Half of Britons wary of indoor shopping centres - survey
Jul 7, 2020
With most shopping destinations now open in the UK, it's interesting to see the attitudes of consumers to the different types of location and a new study shows that around half of Britons are still not sure that they want to go into covered shopping malls at present.
The research, which comes from outdoor shopping centre The Valley, in Evesham, Worcestershire, was based on the views of 2,000 adults. It shows that a huge number of consumers aren’t prepared to go into an indoor shopping centre for at least three months.
The survey also shows that consumers are worried about the viability of shopping centres following the collapse of malls giant Intu.
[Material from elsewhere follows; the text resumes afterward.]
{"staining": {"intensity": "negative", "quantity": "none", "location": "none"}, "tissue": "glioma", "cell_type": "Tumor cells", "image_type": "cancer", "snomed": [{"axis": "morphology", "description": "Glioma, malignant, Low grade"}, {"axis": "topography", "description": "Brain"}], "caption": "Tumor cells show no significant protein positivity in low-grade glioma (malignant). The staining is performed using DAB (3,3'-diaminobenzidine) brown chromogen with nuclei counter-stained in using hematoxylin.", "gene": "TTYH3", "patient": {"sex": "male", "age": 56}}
The reasons for shoppers being averse to indoor malls include overcrowding (66%), long queues (55%) and fears about social distancing (54%). And almost half of Britons said they’d prefer to shop in the open air.
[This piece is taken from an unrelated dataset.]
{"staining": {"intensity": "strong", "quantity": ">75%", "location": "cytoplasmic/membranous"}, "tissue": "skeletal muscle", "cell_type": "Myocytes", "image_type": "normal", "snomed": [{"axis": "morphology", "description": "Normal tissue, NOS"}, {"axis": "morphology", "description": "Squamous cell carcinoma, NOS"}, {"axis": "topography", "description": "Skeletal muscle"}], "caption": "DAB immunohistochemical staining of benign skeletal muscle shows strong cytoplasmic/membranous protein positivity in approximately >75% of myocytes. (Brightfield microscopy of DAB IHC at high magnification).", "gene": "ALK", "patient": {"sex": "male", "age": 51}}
Consumers are very focused on fresh air (61%), more space to keep to social distancing guidelines (50%), and wider walkways between shops (41%).
These findings would appear to be borne out by the shopping centre’s own results in the past two weeks since non-essential stores reopened with The Valley having recorded 80% of footfall and 90% of total shopper spend compared to the same two weeks of last year. This points to a fairly strong recovery in the current constrained circumstances.
As mentioned, the survey also showed a lot of people (61% of respondents) worry about the future of shopping centres, with three quarters saying they worry more now than they did pre-lockdown.